• **TASK**
Search the records for the word "female". Copy every line where it appears.

• **SUPPLIED RECORDS**
◇ ◇ ◇ ◇ ◇ ◇ ◇

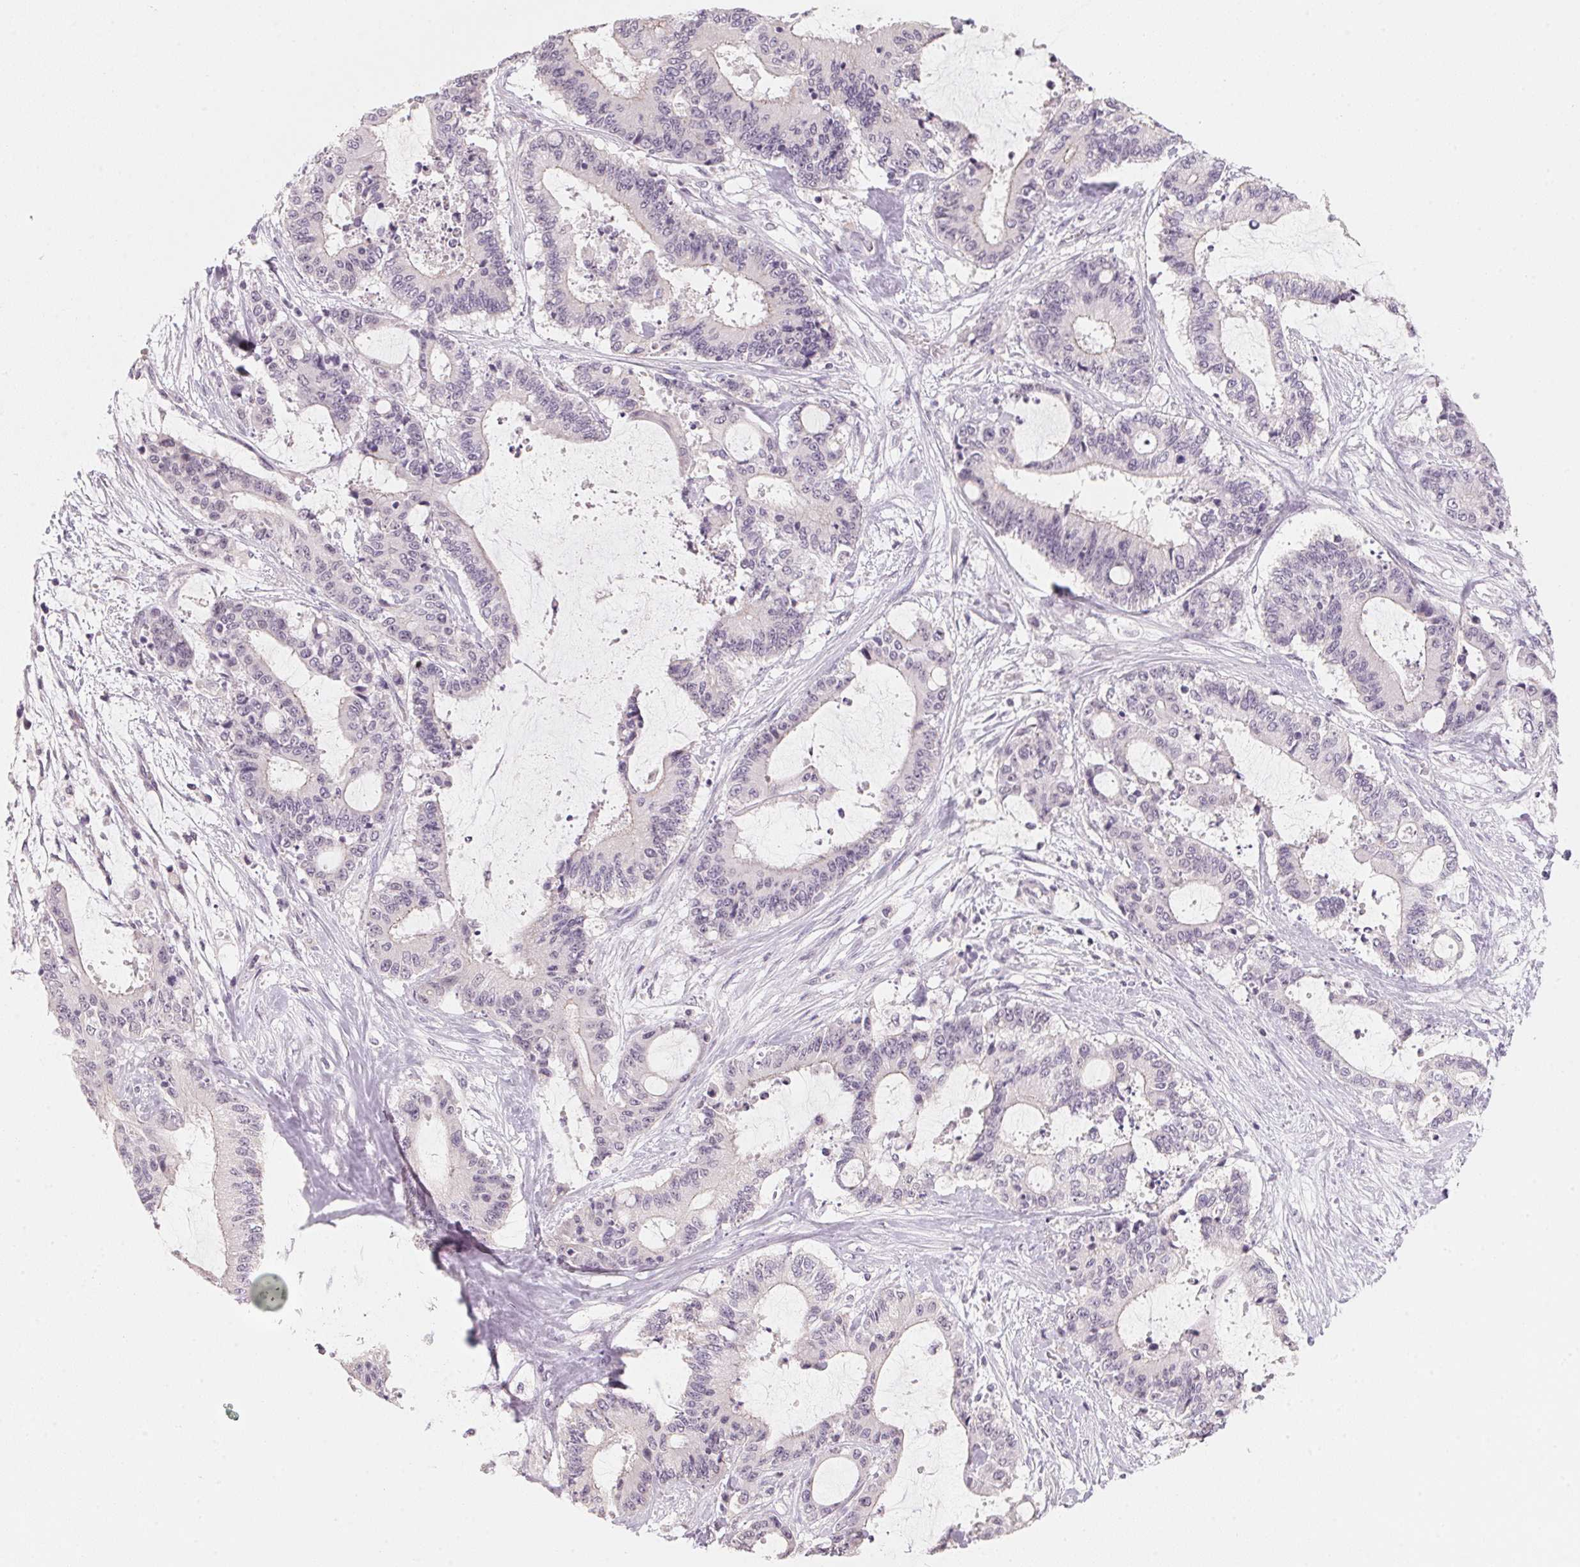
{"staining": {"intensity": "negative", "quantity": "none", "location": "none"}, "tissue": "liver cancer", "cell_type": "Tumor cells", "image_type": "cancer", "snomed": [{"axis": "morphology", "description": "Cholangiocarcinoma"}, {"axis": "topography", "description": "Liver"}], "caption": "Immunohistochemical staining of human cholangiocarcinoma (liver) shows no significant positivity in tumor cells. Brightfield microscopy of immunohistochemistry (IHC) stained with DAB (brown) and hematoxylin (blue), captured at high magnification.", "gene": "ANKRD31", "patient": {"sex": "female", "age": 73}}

◇ ◇ ◇ ◇ ◇ ◇ ◇

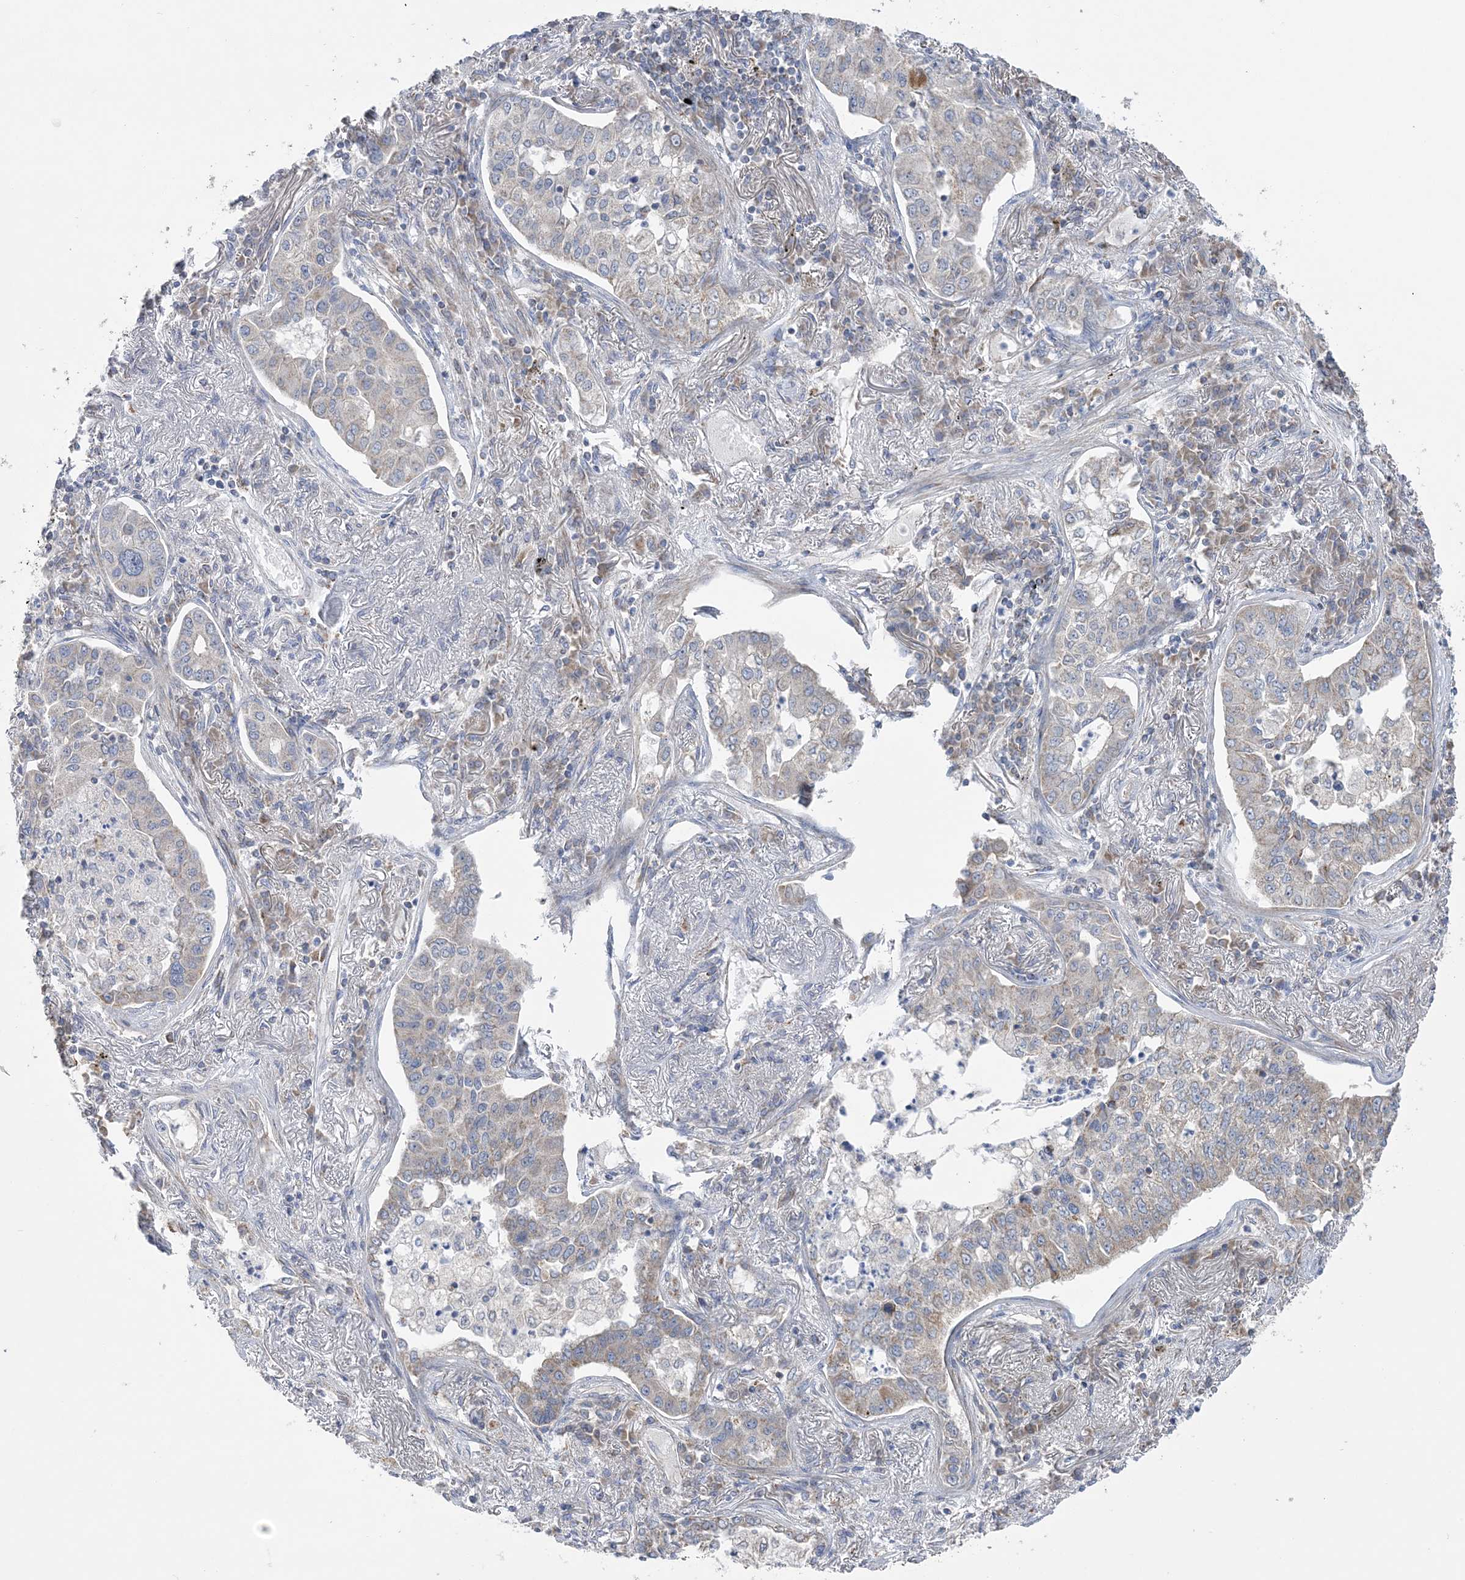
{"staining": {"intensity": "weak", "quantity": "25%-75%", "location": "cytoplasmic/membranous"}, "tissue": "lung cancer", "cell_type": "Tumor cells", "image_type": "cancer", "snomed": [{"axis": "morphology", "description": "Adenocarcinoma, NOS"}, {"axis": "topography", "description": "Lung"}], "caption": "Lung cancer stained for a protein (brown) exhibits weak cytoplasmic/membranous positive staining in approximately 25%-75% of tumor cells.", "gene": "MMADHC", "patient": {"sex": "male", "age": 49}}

◇ ◇ ◇ ◇ ◇ ◇ ◇

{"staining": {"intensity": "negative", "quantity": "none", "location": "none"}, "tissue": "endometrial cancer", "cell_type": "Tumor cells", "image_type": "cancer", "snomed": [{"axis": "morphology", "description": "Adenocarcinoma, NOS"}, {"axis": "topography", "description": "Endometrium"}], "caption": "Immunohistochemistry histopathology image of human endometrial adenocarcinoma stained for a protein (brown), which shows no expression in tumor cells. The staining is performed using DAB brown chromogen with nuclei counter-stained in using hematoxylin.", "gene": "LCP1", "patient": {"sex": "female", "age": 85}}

◇ ◇ ◇ ◇ ◇ ◇ ◇

• **ANSWER TO THIS PROBLEM**
{"staining": {"intensity": "negative", "quantity": "none", "location": "none"}, "tissue": "liver cancer", "cell_type": "Tumor cells", "image_type": "cancer", "snomed": [{"axis": "morphology", "description": "Cholangiocarcinoma"}, {"axis": "topography", "description": "Liver"}], "caption": "Immunohistochemical staining of human cholangiocarcinoma (liver) shows no significant positivity in tumor cells. Brightfield microscopy of immunohistochemistry (IHC) stained with DAB (brown) and hematoxylin (blue), captured at high magnification.", "gene": "ANKRD31", "patient": {"sex": "female", "age": 73}}
{"staining": {"intensity": "negative", "quantity": "none", "location": "none"}, "tissue": "endometrial cancer", "cell_type": "Tumor cells", "image_type": "cancer", "snomed": [{"axis": "morphology", "description": "Adenocarcinoma, NOS"}, {"axis": "topography", "description": "Endometrium"}], "caption": "Immunohistochemistry histopathology image of human endometrial adenocarcinoma stained for a protein (brown), which shows no expression in tumor cells. The staining is performed using DAB brown chromogen with nuclei counter-stained in using hematoxylin.", "gene": "LCP1", "patient": {"sex": "female", "age": 85}}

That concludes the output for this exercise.